WHAT YOU HAVE TO DO: Copy the items below line for line, starting with their first line and continuing through the line that contains "whatever it takes to fund this contract.". Include both of those lines and change nothing.

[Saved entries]
____________________

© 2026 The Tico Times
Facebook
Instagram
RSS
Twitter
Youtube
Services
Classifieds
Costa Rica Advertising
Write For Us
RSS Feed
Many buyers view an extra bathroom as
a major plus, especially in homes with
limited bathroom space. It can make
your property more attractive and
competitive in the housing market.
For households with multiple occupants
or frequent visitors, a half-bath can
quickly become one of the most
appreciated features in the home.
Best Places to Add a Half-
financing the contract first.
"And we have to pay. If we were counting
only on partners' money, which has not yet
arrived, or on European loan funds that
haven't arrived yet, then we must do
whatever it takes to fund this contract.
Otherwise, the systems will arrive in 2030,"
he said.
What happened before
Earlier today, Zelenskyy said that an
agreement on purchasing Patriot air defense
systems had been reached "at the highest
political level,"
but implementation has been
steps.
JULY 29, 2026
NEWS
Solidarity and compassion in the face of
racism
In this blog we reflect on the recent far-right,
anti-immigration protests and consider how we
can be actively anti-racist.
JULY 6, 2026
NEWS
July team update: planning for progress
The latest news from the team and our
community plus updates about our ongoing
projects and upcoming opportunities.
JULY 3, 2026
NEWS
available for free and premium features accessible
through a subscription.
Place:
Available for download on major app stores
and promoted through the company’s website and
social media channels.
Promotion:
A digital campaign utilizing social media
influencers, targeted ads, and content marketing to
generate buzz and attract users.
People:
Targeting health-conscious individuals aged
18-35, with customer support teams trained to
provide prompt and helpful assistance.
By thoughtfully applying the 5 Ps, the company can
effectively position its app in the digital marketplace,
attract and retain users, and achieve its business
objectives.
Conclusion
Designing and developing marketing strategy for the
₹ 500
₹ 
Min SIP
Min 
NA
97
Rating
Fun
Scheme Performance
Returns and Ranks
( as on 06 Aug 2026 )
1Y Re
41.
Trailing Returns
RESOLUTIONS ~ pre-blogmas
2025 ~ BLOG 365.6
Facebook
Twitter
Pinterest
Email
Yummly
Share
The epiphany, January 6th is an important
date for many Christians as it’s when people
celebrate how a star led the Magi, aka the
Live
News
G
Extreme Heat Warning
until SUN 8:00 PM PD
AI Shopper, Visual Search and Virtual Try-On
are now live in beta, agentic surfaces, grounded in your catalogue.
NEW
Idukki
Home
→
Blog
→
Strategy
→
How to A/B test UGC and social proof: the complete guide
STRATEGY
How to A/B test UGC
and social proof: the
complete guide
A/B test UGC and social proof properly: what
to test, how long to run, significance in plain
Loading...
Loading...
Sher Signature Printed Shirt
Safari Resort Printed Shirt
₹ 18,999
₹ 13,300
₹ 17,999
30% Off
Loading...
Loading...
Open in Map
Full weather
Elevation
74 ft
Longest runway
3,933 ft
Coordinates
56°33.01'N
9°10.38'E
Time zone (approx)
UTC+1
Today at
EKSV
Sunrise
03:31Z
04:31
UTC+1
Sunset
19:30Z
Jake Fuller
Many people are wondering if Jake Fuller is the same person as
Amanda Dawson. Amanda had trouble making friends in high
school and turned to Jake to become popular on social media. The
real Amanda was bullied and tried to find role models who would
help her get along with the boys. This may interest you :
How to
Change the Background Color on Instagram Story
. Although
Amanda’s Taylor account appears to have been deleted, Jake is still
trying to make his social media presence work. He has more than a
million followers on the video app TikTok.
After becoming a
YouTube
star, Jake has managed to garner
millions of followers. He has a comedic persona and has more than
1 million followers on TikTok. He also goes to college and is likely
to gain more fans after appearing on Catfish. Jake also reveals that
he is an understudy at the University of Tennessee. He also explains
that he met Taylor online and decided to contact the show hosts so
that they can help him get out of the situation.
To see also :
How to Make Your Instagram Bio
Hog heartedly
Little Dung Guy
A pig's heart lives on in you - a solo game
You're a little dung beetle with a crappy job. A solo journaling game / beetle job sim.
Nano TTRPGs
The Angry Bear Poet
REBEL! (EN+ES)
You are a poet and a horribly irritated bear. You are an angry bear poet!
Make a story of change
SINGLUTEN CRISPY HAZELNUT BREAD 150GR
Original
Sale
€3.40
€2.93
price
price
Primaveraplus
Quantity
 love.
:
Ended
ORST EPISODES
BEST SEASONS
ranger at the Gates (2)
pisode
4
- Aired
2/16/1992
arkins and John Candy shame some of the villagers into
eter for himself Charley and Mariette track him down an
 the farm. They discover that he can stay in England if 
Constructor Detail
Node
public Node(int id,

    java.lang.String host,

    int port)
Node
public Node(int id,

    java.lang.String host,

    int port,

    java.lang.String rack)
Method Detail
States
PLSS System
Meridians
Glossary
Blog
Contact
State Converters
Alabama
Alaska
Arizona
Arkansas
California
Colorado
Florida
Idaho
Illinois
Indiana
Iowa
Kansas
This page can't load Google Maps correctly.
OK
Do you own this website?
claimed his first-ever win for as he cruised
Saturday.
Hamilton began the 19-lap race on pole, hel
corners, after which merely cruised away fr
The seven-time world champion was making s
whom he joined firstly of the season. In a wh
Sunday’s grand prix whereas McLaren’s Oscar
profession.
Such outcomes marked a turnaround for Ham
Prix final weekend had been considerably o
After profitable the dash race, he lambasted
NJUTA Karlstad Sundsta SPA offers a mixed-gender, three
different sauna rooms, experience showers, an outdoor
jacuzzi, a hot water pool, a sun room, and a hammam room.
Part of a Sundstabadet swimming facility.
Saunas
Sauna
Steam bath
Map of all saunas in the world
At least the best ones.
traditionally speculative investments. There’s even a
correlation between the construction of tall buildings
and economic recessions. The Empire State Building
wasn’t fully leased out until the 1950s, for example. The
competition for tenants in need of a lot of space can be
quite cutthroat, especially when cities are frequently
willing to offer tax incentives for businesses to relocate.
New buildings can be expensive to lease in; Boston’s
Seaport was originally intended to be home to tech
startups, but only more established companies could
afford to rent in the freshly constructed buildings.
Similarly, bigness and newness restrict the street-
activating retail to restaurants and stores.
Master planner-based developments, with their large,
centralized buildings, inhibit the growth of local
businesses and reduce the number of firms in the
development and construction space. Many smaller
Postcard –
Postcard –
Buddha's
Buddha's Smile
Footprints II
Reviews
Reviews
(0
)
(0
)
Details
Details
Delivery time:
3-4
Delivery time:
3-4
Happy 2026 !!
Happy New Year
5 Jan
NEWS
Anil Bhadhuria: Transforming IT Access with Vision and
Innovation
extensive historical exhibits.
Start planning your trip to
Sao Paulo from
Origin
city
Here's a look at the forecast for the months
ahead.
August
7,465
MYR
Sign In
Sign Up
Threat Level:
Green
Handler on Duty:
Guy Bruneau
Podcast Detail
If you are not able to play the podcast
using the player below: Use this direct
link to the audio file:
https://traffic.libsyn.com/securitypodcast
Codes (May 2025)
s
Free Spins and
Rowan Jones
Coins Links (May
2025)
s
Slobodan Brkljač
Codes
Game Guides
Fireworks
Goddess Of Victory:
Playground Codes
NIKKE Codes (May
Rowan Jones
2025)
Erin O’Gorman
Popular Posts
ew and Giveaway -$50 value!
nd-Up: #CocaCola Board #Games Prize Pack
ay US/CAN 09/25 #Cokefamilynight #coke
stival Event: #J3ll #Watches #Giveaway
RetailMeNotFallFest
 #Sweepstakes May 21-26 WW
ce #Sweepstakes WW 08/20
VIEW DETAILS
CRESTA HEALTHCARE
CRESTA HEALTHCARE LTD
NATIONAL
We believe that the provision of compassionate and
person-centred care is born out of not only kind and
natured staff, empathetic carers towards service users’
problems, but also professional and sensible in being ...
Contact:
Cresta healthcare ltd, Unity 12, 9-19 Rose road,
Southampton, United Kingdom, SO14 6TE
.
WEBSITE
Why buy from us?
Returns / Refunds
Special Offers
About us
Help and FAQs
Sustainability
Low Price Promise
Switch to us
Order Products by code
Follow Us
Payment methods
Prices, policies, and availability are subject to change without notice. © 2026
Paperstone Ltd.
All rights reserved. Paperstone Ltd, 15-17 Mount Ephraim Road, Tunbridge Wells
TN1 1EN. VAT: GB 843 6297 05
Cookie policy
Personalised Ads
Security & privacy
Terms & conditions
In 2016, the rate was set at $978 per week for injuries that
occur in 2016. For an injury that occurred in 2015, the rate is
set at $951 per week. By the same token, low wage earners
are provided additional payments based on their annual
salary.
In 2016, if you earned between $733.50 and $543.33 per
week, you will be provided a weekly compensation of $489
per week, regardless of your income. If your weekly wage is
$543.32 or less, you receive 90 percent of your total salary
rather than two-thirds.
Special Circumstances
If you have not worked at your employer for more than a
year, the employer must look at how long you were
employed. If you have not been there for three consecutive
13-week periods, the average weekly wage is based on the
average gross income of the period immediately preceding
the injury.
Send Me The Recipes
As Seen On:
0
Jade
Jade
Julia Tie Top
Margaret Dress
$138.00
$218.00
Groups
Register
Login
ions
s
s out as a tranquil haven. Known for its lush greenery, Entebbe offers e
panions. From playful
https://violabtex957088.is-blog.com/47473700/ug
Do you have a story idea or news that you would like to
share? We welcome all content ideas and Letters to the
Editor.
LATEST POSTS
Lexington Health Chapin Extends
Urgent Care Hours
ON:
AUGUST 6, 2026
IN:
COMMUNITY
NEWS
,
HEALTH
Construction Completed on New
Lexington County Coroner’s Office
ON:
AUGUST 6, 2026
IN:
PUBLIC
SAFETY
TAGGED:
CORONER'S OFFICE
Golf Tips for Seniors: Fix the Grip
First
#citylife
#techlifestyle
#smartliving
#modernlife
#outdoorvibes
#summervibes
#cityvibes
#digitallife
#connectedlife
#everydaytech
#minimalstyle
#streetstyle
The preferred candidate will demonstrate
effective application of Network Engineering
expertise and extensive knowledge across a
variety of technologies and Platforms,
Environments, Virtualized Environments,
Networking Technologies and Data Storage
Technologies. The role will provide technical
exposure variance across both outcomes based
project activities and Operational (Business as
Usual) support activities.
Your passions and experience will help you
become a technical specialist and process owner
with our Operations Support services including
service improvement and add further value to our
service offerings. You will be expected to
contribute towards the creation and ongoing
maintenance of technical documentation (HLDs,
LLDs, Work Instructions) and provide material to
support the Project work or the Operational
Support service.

____________________

RESULT:
© 2026 The Tico Times
Facebook
Instagram
RSS
Twitter
Youtube
Services
Classifieds
Costa Rica Advertising
Write For Us
RSS Feed
Many buyers view an extra bathroom as
a major plus, especially in homes with
limited bathroom space. It can make
your property more attractive and
competitive in the housing market.
For households with multiple occupants
or frequent visitors, a half-bath can
quickly become one of the most
appreciated features in the home.
Best Places to Add a Half-
financing the contract first.
"And we have to pay. If we were counting
only on partners' money, which has not yet
arrived, or on European loan funds that
haven't arrived yet, then we must do
whatever it takes to fund this contract.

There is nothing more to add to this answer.